** Opening DATA RECORDS block **
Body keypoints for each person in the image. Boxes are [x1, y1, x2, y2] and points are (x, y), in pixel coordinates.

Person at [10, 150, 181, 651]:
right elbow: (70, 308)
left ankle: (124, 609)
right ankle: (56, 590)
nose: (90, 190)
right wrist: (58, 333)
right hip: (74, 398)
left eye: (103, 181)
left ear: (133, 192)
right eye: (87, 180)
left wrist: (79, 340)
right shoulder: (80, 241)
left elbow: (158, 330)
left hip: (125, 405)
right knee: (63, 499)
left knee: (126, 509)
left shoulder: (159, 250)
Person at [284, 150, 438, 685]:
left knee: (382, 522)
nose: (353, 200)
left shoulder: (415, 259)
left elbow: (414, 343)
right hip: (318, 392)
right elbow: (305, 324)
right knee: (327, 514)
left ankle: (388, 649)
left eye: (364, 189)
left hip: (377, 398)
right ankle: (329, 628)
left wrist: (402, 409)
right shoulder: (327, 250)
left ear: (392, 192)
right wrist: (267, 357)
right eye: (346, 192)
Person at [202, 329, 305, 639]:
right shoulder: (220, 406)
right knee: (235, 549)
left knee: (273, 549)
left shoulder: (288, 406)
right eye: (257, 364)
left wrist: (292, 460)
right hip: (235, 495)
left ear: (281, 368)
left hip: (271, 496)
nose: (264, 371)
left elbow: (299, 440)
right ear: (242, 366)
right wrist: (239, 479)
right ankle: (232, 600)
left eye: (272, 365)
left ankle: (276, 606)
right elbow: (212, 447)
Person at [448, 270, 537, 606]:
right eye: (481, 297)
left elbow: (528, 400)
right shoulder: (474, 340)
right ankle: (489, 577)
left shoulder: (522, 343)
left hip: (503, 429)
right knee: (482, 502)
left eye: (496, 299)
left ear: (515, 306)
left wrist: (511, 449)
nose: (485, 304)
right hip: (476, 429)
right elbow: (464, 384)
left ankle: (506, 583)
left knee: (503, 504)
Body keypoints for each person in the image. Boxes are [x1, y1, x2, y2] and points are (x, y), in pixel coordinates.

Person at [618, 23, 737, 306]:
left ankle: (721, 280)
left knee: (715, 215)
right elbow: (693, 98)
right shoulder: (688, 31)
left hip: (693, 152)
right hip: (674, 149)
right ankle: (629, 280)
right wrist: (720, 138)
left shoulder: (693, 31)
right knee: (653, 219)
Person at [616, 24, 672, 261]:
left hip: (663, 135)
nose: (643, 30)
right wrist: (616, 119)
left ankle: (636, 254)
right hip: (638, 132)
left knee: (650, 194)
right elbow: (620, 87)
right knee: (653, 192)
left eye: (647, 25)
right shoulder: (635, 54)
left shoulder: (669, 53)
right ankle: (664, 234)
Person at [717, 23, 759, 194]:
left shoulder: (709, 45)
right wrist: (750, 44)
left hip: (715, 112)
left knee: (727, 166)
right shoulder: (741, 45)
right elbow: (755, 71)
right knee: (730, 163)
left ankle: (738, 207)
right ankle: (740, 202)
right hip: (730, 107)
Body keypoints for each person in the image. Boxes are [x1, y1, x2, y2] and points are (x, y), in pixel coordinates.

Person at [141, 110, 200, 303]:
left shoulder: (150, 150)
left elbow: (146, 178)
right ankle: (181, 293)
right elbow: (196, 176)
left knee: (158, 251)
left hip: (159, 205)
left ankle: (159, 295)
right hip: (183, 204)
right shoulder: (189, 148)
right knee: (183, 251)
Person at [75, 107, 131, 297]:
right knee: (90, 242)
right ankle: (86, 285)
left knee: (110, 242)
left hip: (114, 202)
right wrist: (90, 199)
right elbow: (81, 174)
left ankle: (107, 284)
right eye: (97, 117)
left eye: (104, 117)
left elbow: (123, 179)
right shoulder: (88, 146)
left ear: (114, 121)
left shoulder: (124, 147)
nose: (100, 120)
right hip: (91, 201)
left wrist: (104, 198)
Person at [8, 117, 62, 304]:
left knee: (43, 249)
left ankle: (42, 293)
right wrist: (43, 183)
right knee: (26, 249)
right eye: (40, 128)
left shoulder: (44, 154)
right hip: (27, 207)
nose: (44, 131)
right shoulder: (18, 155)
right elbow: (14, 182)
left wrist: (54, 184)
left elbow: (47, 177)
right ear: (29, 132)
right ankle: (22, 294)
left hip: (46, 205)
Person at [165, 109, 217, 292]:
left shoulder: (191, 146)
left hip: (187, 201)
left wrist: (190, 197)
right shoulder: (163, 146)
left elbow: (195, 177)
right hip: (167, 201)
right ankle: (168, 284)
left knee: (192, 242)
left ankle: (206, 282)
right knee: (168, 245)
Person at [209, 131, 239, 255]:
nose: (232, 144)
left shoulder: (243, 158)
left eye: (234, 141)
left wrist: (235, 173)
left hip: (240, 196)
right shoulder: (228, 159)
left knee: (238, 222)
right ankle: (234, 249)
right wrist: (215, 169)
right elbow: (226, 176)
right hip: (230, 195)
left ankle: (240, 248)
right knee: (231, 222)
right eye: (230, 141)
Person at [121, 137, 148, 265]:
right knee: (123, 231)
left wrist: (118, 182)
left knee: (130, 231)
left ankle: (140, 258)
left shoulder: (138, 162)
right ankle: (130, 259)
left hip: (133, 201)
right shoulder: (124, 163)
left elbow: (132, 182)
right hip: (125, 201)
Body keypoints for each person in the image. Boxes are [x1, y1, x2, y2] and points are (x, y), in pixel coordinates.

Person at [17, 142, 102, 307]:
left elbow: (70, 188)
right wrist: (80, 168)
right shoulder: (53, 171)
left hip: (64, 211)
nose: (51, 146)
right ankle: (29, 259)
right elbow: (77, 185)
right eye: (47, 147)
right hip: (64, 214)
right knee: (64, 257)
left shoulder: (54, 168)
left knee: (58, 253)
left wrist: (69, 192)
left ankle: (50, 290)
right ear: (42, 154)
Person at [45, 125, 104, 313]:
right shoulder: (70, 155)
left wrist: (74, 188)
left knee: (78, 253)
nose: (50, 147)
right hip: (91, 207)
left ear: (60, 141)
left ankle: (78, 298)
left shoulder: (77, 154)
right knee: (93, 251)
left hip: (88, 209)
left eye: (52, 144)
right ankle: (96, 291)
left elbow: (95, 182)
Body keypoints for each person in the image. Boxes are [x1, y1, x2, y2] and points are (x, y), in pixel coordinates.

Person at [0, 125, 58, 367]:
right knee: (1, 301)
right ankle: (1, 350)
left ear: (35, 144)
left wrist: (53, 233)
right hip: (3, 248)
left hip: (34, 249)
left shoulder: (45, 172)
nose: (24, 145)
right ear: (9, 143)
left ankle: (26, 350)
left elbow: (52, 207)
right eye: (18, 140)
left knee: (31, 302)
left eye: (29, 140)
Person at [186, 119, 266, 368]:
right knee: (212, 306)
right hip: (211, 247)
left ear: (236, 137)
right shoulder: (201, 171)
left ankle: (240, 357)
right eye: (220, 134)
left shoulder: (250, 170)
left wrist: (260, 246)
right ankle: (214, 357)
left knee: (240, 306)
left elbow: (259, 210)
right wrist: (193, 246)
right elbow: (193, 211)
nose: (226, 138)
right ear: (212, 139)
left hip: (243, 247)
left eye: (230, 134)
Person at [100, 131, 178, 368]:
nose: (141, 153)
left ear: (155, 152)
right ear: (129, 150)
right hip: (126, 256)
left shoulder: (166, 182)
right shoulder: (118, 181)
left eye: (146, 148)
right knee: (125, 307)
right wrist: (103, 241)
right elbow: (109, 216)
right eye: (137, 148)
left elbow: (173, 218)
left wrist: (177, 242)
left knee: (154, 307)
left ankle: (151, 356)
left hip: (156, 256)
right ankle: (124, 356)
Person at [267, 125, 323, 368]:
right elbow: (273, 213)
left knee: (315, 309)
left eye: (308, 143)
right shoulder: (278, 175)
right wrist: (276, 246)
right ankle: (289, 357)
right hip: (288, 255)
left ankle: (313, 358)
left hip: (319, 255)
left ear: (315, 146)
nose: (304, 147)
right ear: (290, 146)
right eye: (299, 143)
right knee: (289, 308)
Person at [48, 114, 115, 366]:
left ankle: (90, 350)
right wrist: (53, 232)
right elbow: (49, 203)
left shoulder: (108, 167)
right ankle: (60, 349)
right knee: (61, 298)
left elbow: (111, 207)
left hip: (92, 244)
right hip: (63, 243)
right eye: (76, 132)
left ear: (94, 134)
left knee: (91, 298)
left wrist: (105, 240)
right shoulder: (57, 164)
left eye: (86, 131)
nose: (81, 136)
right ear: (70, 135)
** Closing DATA RECORDS block **
▶ EXERCISE
Considering only the material above, set down every line from the one with "right ear: (42, 154)" to the one with "right eye: (220, 134)", inclusive, exactly as written.

▶ ANSWER BELOW
right ear: (42, 154)
Person at [45, 125, 104, 313]:
right shoulder: (70, 155)
left wrist: (74, 188)
left knee: (78, 253)
nose: (50, 147)
right hip: (91, 207)
left ear: (60, 141)
left ankle: (78, 298)
left shoulder: (77, 154)
right knee: (93, 251)
left hip: (88, 209)
left eye: (52, 144)
right ankle: (96, 291)
left elbow: (95, 182)
Body keypoints for each person in the image. Boxes are [x1, y1, x2, y2] and points are (x, y), in pixel coordinates.

Person at [0, 125, 58, 367]:
right knee: (1, 301)
right ankle: (1, 350)
left ear: (35, 144)
left wrist: (53, 233)
right hip: (3, 248)
left hip: (34, 249)
left shoulder: (45, 172)
nose: (24, 145)
right ear: (9, 143)
left ankle: (26, 350)
left elbow: (52, 207)
right eye: (18, 140)
left knee: (31, 302)
left eye: (29, 140)
Person at [186, 119, 266, 368]:
right knee: (212, 306)
right hip: (211, 247)
left ear: (236, 137)
right shoulder: (201, 171)
left ankle: (240, 357)
right eye: (220, 134)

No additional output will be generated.